Mighty Aphrodite

Once upon a time, the parallels between Woody Allen's life and art were a large part of his charm. His fans--a small but ardent cult--took it on faith that the characters Allen played on-screen bore more than a passing resemblance to their creator. Seeing his movies was as close as we could get to having dinner with him (at Elaine's, of course), and it seemed pretty close: after all, we got the witty dinner table repartee, the intimate confessions, the philosophical speculations. Little wonder, then, that many were disappointed when it turned out Allen didn't practice the high moral standards he preached. And little wonder, too, that many critics have insisted on judging his post-scandal films not on their artistic or comedic merit, but on how closely they mirror the revised popular perception of Allen's character.

His new film, Mighty Aphrodite, has already suffered its share of knee-jerk scorn; a month before the movie was scheduled to open, The New York Times ran a scathing critique--not in the Arts and Leisure section, but on the Op-Ed page. It's a shame, because Mighty Aphrodite is actually one of the funniest and most sweet-natured films of Allen's career. He plays Lenny Weinrib, a middle-aged sportswriter whose wife, Amanda (Helena Bonham Carter), manages a Soho art gallery. As the film opens, the childless couple is debating whether or not to adopt. "Not me," Lenny says. "I don't want to adopt." Why not? "Same reason I wouldn't lease a car: pride of ownership." Cut to Lenny, cooing and cradling his new adopted son, Max.

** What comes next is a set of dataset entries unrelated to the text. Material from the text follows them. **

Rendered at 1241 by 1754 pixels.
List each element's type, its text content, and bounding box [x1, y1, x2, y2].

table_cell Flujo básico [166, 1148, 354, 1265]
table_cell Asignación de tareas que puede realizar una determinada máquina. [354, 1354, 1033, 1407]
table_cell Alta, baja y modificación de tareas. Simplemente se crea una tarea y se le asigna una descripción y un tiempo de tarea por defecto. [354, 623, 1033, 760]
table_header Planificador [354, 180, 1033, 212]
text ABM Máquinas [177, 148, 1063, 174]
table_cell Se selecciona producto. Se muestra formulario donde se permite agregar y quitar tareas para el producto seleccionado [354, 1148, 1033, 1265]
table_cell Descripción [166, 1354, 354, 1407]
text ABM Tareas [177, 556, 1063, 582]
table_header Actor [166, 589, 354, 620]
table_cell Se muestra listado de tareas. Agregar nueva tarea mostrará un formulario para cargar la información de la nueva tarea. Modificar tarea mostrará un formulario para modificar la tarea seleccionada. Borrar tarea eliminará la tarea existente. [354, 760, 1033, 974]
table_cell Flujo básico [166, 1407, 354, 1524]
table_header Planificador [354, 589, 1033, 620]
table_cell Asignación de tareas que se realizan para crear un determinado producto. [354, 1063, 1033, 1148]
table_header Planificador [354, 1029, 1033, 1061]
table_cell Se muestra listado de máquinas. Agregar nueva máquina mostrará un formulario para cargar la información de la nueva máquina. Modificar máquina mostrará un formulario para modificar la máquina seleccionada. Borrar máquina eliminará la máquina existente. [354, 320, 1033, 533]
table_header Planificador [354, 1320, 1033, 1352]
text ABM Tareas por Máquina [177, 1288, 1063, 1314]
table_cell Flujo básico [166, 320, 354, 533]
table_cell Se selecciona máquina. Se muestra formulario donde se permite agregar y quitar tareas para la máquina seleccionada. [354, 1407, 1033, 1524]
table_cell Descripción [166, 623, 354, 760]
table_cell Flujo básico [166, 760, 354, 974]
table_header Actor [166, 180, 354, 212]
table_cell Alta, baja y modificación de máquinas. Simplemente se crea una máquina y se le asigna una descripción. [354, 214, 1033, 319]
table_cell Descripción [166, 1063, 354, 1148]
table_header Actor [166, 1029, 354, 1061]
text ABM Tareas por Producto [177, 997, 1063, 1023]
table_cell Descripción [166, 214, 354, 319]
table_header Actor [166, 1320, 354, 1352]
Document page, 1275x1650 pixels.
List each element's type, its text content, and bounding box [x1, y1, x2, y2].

Turns out Lenny is a great father, not to mention an upstanding husband--can't you just hear Allen's detractors sharpening their knives?--and Max is a terrific kid. Still, five years later his marriage is in trouble, the result of his ambitious wife's busy work schedule and her infatuation with the owner of her gallery (Peter Weller). Depressed about his crumbling marriage, Lenny decides to seek out his son's birth mother, convinced that she'll be the smart and witty spitting image of the son she gave away. He steals her records from the agency that arranged the adoption, follows a couple of loose leads, and finally finds her in Manhattan. She's not exactly what he expected: Linda (Mira Sorvino) is a deliciously trashy would-be actress who supports herself by turning tricks and appearing in the occasional porn film (her screen name is Judy Cum).

Once Lenny finds Linda, Mighty Aphrodite turns into a hysterically crude cross between Pygmalion and Born Yesterday. Allen and the six-foot-tall Sorvino make a terrific comic duo: she is a tower of animal sensuality; he is a shack of nervous intellect. His first instinct is to educate her, despite her obvious intellectual limitations. Later, he settles on finding her a respectable mate. Throughout the film, Allen uses a traditional Greek chorus (led by Amadeus's F. Murray Abraham) to comment on the action. At first, the device seems mannered, but once Allen starts interacting with the chorus members it works to hilarious effect. And despite the chorus's predictions of doom, Allen delivers his characters a happy ending.

Okay, so maybe Mighty Aphrodite's ultimately sunny world view isn't an accurate reflection of Allen's life. And maybe Allen isn't the noble gentleman Lenny turns out to be (Lenny only sleeps with Linda once, after his wife leaves him, and eventually manages to save his marriage). Give the guy a break: he set out to make a comedy, not write his autobiography. As comedies go, this may be the funniest of the year.